Source: Golden Dayz via Shutterstock
A combined effort among Interpol, Afripol, cybersecurity firms, and authorities in 19 different African nations resulted in the arrest of more than 1,000 suspects who allegedly took part in ransomware schemes, business email compromise (BEC), and other cybercrimes and digital fraud.
The collection of law enforcement investigations, dubbed Operation Serengeti, resulted in the arrest of 1,006 suspects linked to more than $192 million in financial losses and affecting at least 35,000 victims.
The African nations that took part in the joint law enforcement collaboration include Algeria, Angola, Benin, Cameroon, Côte d'Ivoire, Democratic Republic of the Congo, Gabon, Ghana, Kenya, Mauritius, Mozambique, Nigeria, Rwanda, Senegal, South Africa, Tanzania, Tunisia, Zambia, and Zimbabwe.
The investigators worked with private-sector companies, including cybersecurity firms and Internet service providers, to share intelligence and take action to disrupt cybercriminals' infrastructure, Interpol's Secretary General Valdecy Urquiza said in a statement.
"Operation Serengeti shows what we can achieve by working together, and these arrests alone will save countless potential future victims from real personal and financial pain," Urquiza said. "We know that this is just the tip of the iceberg, which is why we will continue targeting these criminal groups worldwide."
Cybercriminal organizations have expanded in Africa, attracted by the growing economy and relative lack of cybersecurity maturity. While Russia, Ukraine, China, and the US top the lists of cybercrime producers, Nigeria took the No. 5 spot in the World Cybercrime Index, an academic effort to identify the most significant exporters of cybercrime. The African nation has struggled against the stereotype of rampant fraud caused by the once-common Nigerian Prince email scam. Other nations — such as Egypt, Kenya, and South Africa — have also struggled with rising cybercrime.
Along with seven private-sector partners, Interpol and Afripol arrested more than 1,000 suspected cybercriminals in October and September.
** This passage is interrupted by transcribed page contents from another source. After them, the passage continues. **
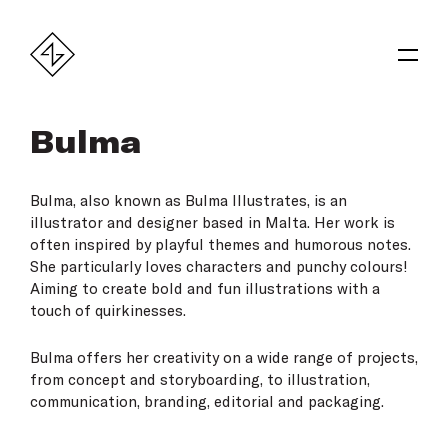
Bulma
Bulma
, also known as Bulma Illustrates, is an
illustrator and designer based in Malta. Her work is
often inspired by playful themes and humorous notes.
She particularly loves characters and punchy colours!
Aiming to create bold and fun illustrations with a
touch of quirkinesses.
Bulma offers her creativity on a wide range of projects,
from concept and storyboarding, to illustration,
communication, branding, editorial and packaging.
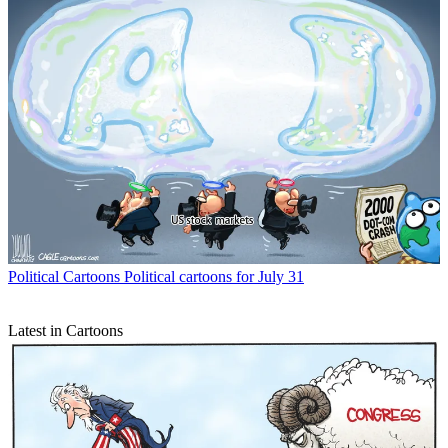
Political Cartoons
Political cartoons for July 31
Latest in Cartoons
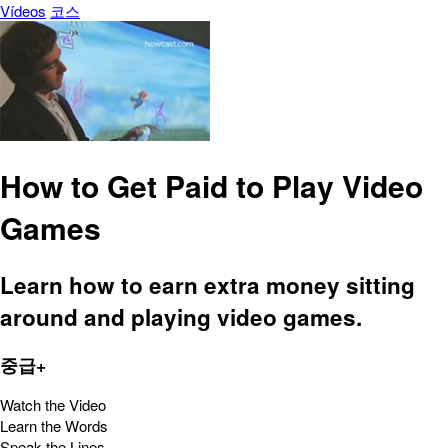
Vídeos
코스
How to Get Paid to Play Video
Games
Learn how to earn extra money sitting
around and playing video games.
중급+
Watch the Video
Learn the Words
Speak the Lines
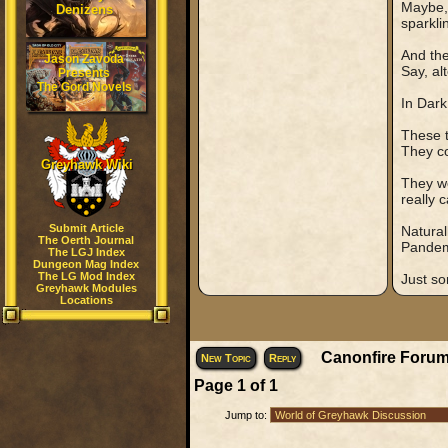
Maybe, 
Denizens
sparkli
And the
Jason Zavoda
Say, al
Presents
The Gord Novels
In Dark
These t
They co
Greyhawk Wiki
They wo
really c
Submit Article
Natural
The Oerth Journal
Pandemo
The LGJ Index
Dungeon Mag Index
The LG Mod Index
Just s
Greyhawk Modules
Locations
Canonfire Forum
New Topic
Reply
Page
1
of
1
Jump to:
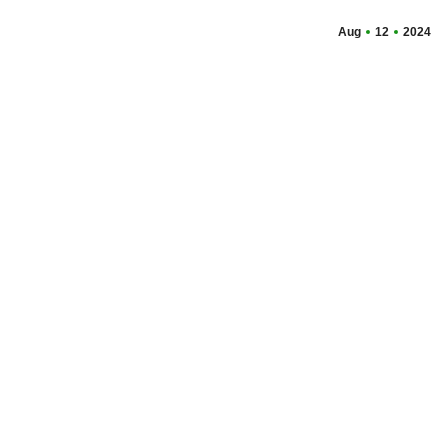
Aug
12
2024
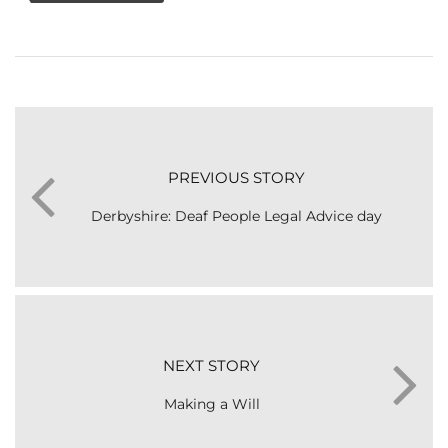
PREVIOUS STORY
Derbyshire: Deaf People Legal Advice day
NEXT STORY
Making a Will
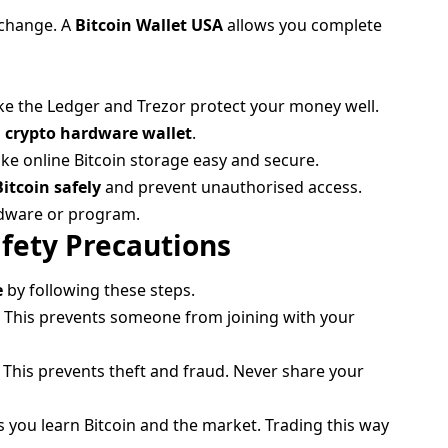
exchange. A
Bitcoin Wallet USA
allows you complete
ike the Ledger and Trezor protect your money well.
a
crypto hardware wallet
.
e online Bitcoin storage easy and secure.
Bitcoin safely
and prevent unauthorised access.
rdware or program.
afety Precautions
e
by following these steps.
s. This prevents someone from joining with your
 This prevents theft and fraud. Never share your
 you learn Bitcoin and the market. Trading this way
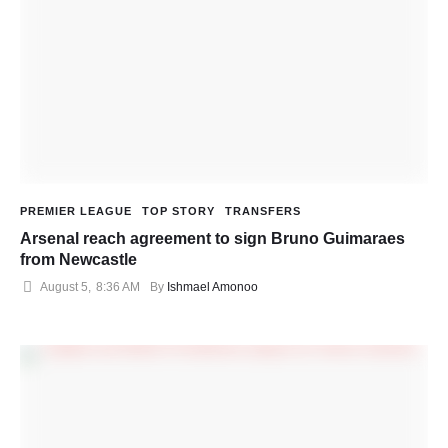
PREMIER LEAGUE
TOP STORY
TRANSFERS
Arsenal reach agreement to sign Bruno Guimaraes
from Newcastle
August 5
,
8:36 AM
By 
Ishmael Amonoo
Source: Interpol
Yet global organizations are increasingly taking part in cross-border investigations, leading to arrests and increased pressure on cybercriminals, according to the World Economic Forum's Cybercrime Atlas, which collaborated with Interpol and Afripol on Operation Serengeti.
"As long as profits are high and risks are perceived to be low, organized criminals will continue to focus on cybercrime," the Cybercrime Atlas group stated in a November analysis. "But 2024 has shown that better collaboration between law enforcement, industry, and cybercrime experts gets results. It is supporting arrests, the disruption of criminals' online infrastructure and the seizure of criminal profits."
Card Fraud in Kenya, Cyber Trafficking in Cameroon
Two schemes described by Interpol in its release underscore the varied nature of cybercrime across the African continent.
A criminal group in Cameroon, for example, ran a multi-level marketing scam with a trafficking twist. By promising employment opportunities and training, the group attracted victims, who then paid a fee, but rather than meeting with instructors, were held captive until they brought other victims into the group. The scheme made the group at least $150,000, according to authorities.
In another scam, cybercriminals ran funds-stealing scripts on bank websites, which piggybacked on account holders' sessions to withdraw and redistribute funds to companies in China, Nigeria, and the United Arab Emirates, Interpol stated. Losses from the scheme exceeded $8.6 million. So far, nearly two dozen people suspected of taking part in the scheme have been arrested.
Other cybercriminal schemes include an investment scam run out of Nigeria, a $6 million Ponzi scheme in Senegal, and a virtual casino operated from Angola. Business email compromise continues to be among the most prominent threats affecting African organizations, says Derek Manky, global vice president of threat intelligence for Fortinet, a network-security firm that aided Interpol with technical and intelligence support.
"Users should be aware of this type of attack and always verify the identity of any source giving instructions, especially for payment and even within your organization," he says, adding, "Threat sharing is important to enable quick mobilization of protections for customers across many vendors and to help break down technical barriers to enabling protections."
A Hard-Won, but Short, Respite
Despite the large number of arrests, the operation will likely result only in a brief reduction in cybercriminal activity, as disrupted groups will quickly pivot and recreate their infrastructure, says Stephen Hilt, a senior threat researcher with cybersecurity firm Trend Micro, which also collaborated with authorities on the global intelligence support.
"While impactful, these efforts need to be part of a broader strategy," he says. "For long-term reductions in cybercrime, developing nations must strengthen their legal frameworks to increase the cost of cybercriminal activities. ... Without these measures, the underlying socioeconomic factors that drive cybercrime will persist."
African nations — and organizations worldwide — need to invest in cybersecurity education to bolster awareness of the current threats and safe behavior online, he says.